• Task instructions
The answer must be the full listing, retyped exactly.

• Data for analysis
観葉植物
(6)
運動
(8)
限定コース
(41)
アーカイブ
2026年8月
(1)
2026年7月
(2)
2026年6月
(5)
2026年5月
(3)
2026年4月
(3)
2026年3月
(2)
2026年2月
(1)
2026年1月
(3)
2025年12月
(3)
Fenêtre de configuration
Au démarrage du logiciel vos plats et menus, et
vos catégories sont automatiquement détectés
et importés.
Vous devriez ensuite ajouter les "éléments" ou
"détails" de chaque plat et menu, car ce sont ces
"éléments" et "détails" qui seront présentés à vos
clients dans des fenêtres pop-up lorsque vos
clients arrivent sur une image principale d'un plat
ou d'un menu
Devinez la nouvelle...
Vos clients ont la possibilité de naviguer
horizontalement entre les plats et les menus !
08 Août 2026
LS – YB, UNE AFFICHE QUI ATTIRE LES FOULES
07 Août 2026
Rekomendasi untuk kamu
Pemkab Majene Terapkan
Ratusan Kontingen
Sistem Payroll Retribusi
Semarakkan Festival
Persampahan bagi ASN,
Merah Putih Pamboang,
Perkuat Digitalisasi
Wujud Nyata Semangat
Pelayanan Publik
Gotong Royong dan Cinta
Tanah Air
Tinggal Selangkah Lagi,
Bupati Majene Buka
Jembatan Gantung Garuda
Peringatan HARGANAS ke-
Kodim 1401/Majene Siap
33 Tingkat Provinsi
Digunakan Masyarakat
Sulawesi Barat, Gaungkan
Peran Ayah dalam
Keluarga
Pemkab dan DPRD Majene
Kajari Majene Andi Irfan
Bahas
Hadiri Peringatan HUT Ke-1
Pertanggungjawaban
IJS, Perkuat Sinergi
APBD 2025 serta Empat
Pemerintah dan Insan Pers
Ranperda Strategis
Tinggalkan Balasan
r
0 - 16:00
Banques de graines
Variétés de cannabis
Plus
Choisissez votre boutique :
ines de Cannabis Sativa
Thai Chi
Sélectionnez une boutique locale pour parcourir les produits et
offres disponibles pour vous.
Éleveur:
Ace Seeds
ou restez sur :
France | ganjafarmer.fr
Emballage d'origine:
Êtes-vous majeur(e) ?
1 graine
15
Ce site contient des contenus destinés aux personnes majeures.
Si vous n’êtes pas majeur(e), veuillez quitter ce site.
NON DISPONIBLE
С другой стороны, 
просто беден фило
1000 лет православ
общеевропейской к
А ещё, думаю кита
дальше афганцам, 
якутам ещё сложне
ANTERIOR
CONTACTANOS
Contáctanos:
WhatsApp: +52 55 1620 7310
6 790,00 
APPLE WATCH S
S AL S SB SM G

• Task output
観葉植物
(6)
運動
(8)
限定コース
(41)
アーカイブ
2026年8月
(1)
2026年7月
(2)
2026年6月
(5)
2026年5月
(3)
2026年4月
(3)
2026年3月
(2)
2026年2月
(1)
2026年1月
(3)
2025年12月
(3)
Fenêtre de configuration
Au démarrage du logiciel vos plats et menus, et
vos catégories sont automatiquement détectés
et importés.
Vous devriez ensuite ajouter les "éléments" ou
"détails" de chaque plat et menu, car ce sont ces
"éléments" et "détails" qui seront présentés à vos
clients dans des fenêtres pop-up lorsque vos
clients arrivent sur une image principale d'un plat
ou d'un menu
Devinez la nouvelle...
Vos clients ont la possibilité de naviguer
horizontalement entre les plats et les menus !
08 Août 2026
LS – YB, UNE AFFICHE QUI ATTIRE LES FOULES
07 Août 2026
Rekomendasi untuk kamu
Pemkab Majene Terapkan
Ratusan Kontingen
Sistem Payroll Retribusi
Semarakkan Festival
Persampahan bagi ASN,
Merah Putih Pamboang,
Perkuat Digitalisasi
Wujud Nyata Semangat
Pelayanan Publik
Gotong Royong dan Cinta
Tanah Air
Tinggal Selangkah Lagi,
Bupati Majene Buka
Jembatan Gantung Garuda
Peringatan HARGANAS ke-
Kodim 1401/Majene Siap
33 Tingkat Provinsi
Digunakan Masyarakat
Sulawesi Barat, Gaungkan
Peran Ayah dalam
Keluarga
Pemkab dan DPRD Majene
Kajari Majene Andi Irfan
Bahas
Hadiri Peringatan HUT Ke-1
Pertanggungjawaban
IJS, Perkuat Sinergi
APBD 2025 serta Empat
Pemerintah dan Insan Pers
Ranperda Strategis
Tinggalkan Balasan
r
0 - 16:00
Banques de graines
Variétés de cannabis
Plus
Choisissez votre boutique :
ines de Cannabis Sativa
Thai Chi
Sélectionnez une boutique locale pour parcourir les produits et
offres disponibles pour vous.
Éleveur:
Ace Seeds
ou restez sur :
France | ganjafarmer.fr
Emballage d'origine:
Êtes-vous majeur(e) ?
1 graine
15
Ce site contient des contenus destinés aux personnes majeures.
Si vous n’êtes pas majeur(e), veuillez quitter ce site.
NON DISPONIBLE
С другой стороны, 
просто беден фило
1000 лет православ
общеевропейской к
А ещё, думаю кита
дальше афганцам, 
якутам ещё сложне
ANTERIOR
CONTACTANOS
Contáctanos:
WhatsApp: +52 55 1620 7310
6 790,00 
APPLE WATCH S
S AL S SB SM G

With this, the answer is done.